List of MySQL primary protection checks

Chris Anley chris@ngssoftware.com.
Translation: zhouzhen [E.S. T]

List of MySQL primary protection checks

The following are important references to reinforce the security of your Mysql Server:
Http://www.securityfocus.com/infocus/1726
Http://www.securityfocus.com/infocus/1667
Http://www.kitebird.com/articles/ins-sec.html

 

• Read the MySQL security guide:
SQL .com/doc/mysql/en/Security.html "target = http://dev.mysql.com/doc/mysql/en/Security.html

• Configure IPTables (Linux) or IPSec filtering ruleset (Windows) on your Mysql server ).

• Frequent access to SQL .com/products/mysql/ "target = http://www.mysql.com/products/mysql/to check for updates.

• Delete all non-root Mysql users

• Rename the root user of Mysql

• Create a Mysql user for each web application-or, if possible, create a user for each role of each web application.
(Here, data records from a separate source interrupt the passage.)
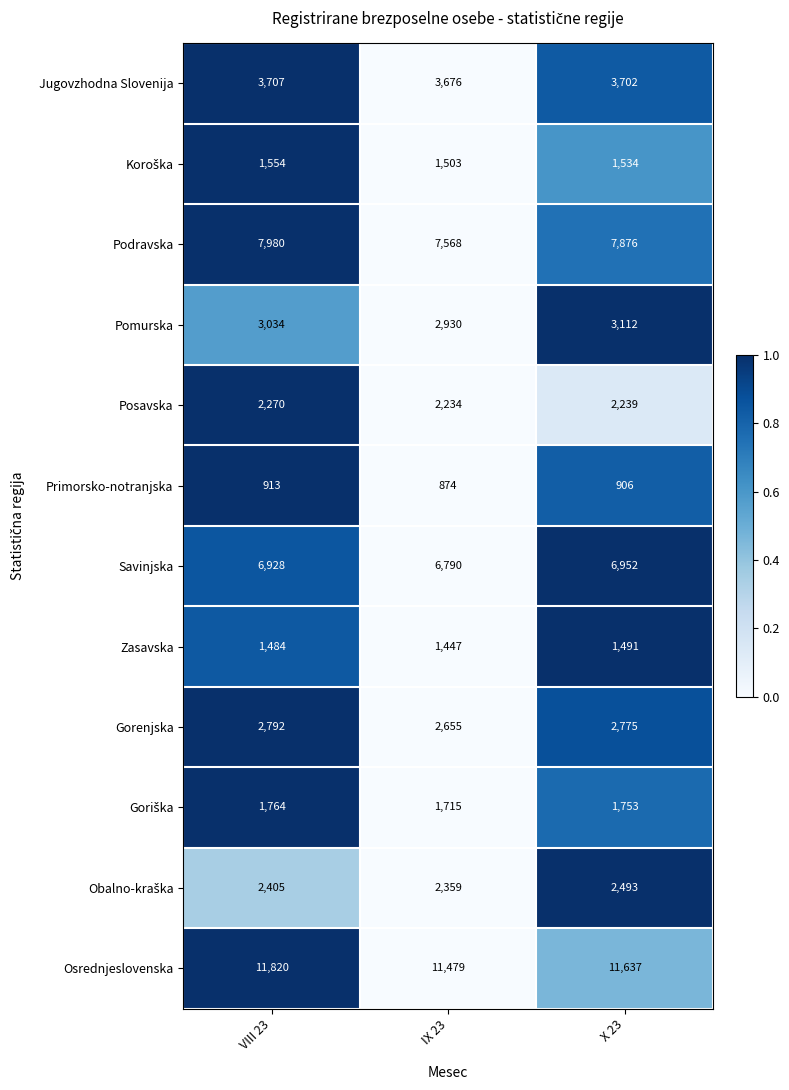

At which label is Podravska closest to 7774?

X 23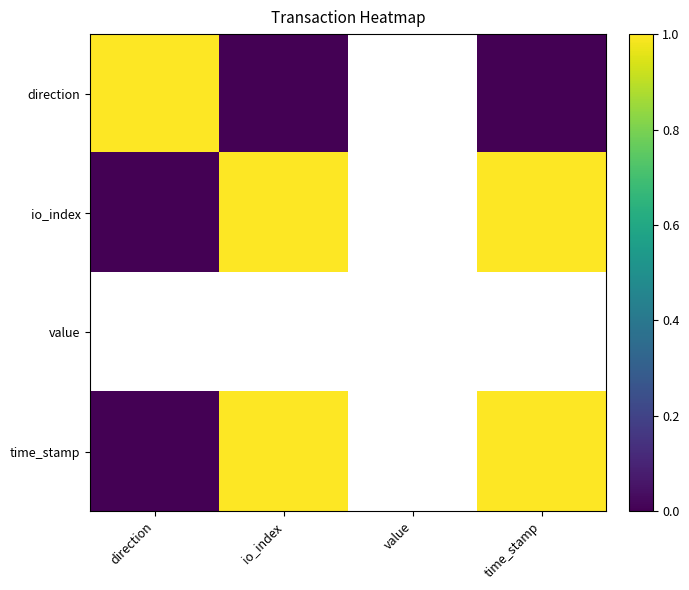

How many data points does each series have?

4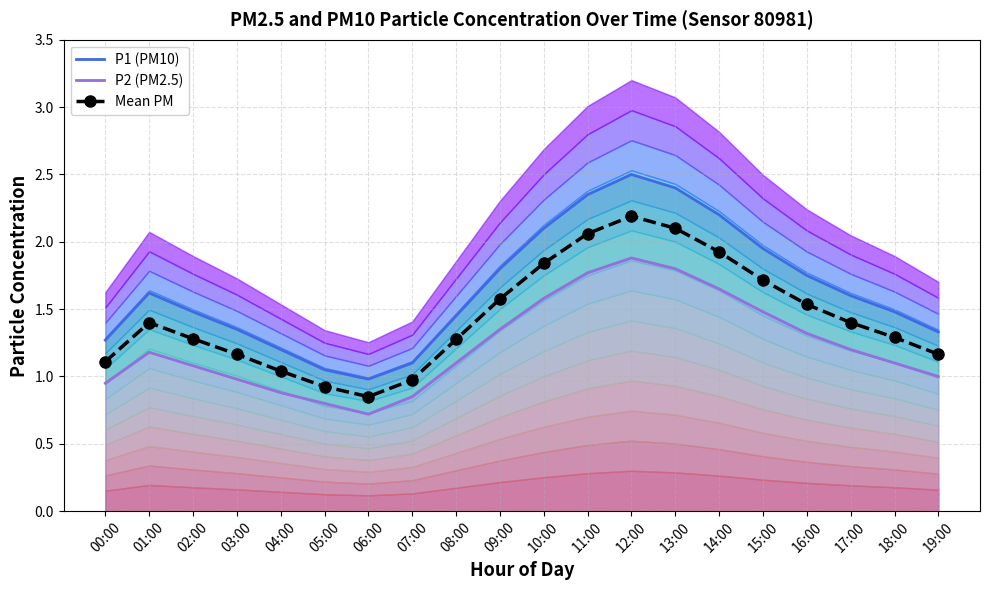

True or false: Mean PM and P1 (PM10) cross at least once.

False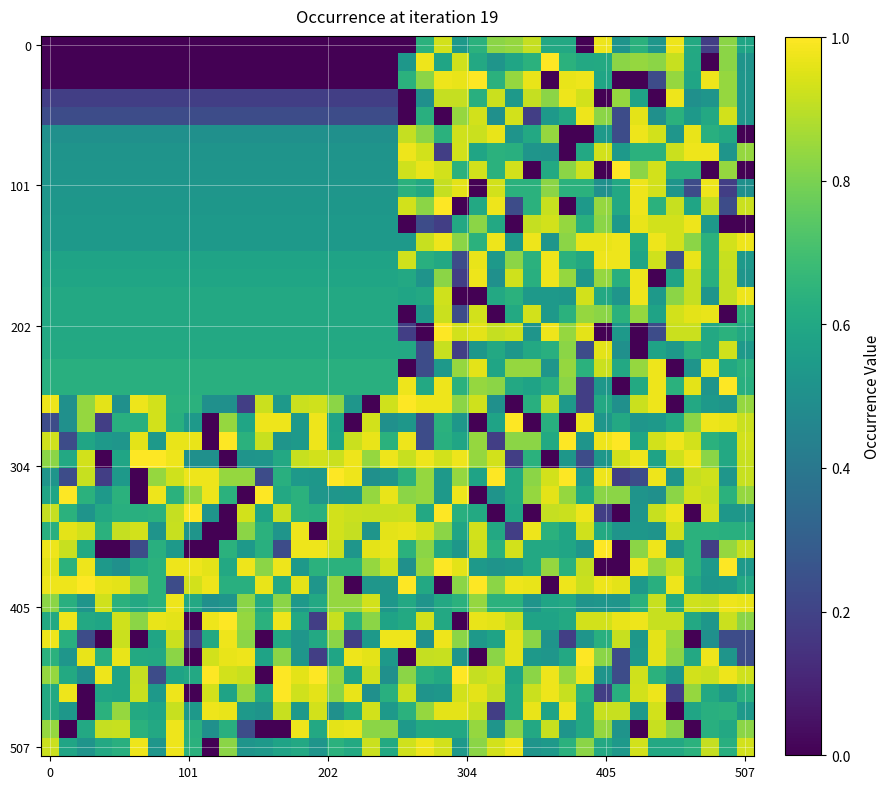

At how many categories does at least one series exceed 0?

40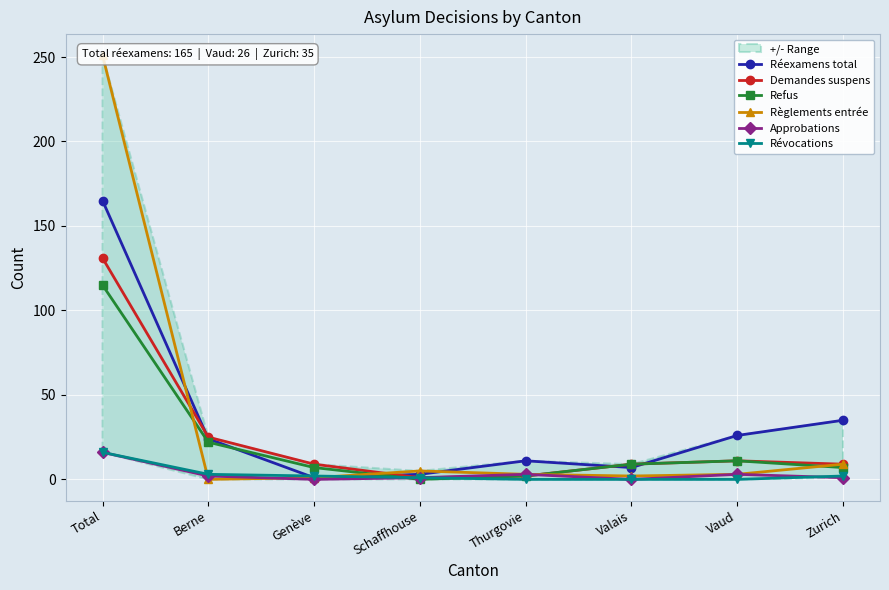

At how many categories does at least one series exceed 102?

1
For example, you can create a Mysql user to update the table and create another user with low permissions for the select table.

• Ensure that Mysql users are restricted by IP addresses and passwords. For more information, see section 5.4 of the Mysql user manual, "Mysql Access Permissions.

• Use a low-Permission mysql user to run the Mysql daemon. This is the default option for some platforms, but not for others. For example, on windows, Mysql runs with the permission of the local system.

• Run mysqld under the -- chroot option. Make sure that the Mysql user cannot access files other than the restricted directory. It is worth noting that Mysql users should be prohibited from reading the configuration files of the operating system. In some cases, you must prevent Mysql users from changing the Mysql configuration file.

• Do not grant unnecessary permissions to users, especially File_priv and Grant_priv. If you need to integrate the file system with Mysql from the inside,
To achieve this goal, you can create a separate Mysql user for your application.

• Add "set-variable = local-infile = 0" to my. cnf to disable the load data local infile command.

• Understand Mysql vulnerabilities! SecurityFocus and ICAT often check for the latest Mysql database vulnerabilities.

Ps: With the development of php injection, more and more php + mysql websites are under attack. There are too few articles about how to configure and prevent Mysql. So I translated

The MySQL Lockdown Checklist in Hackproofing MySQL is helpful.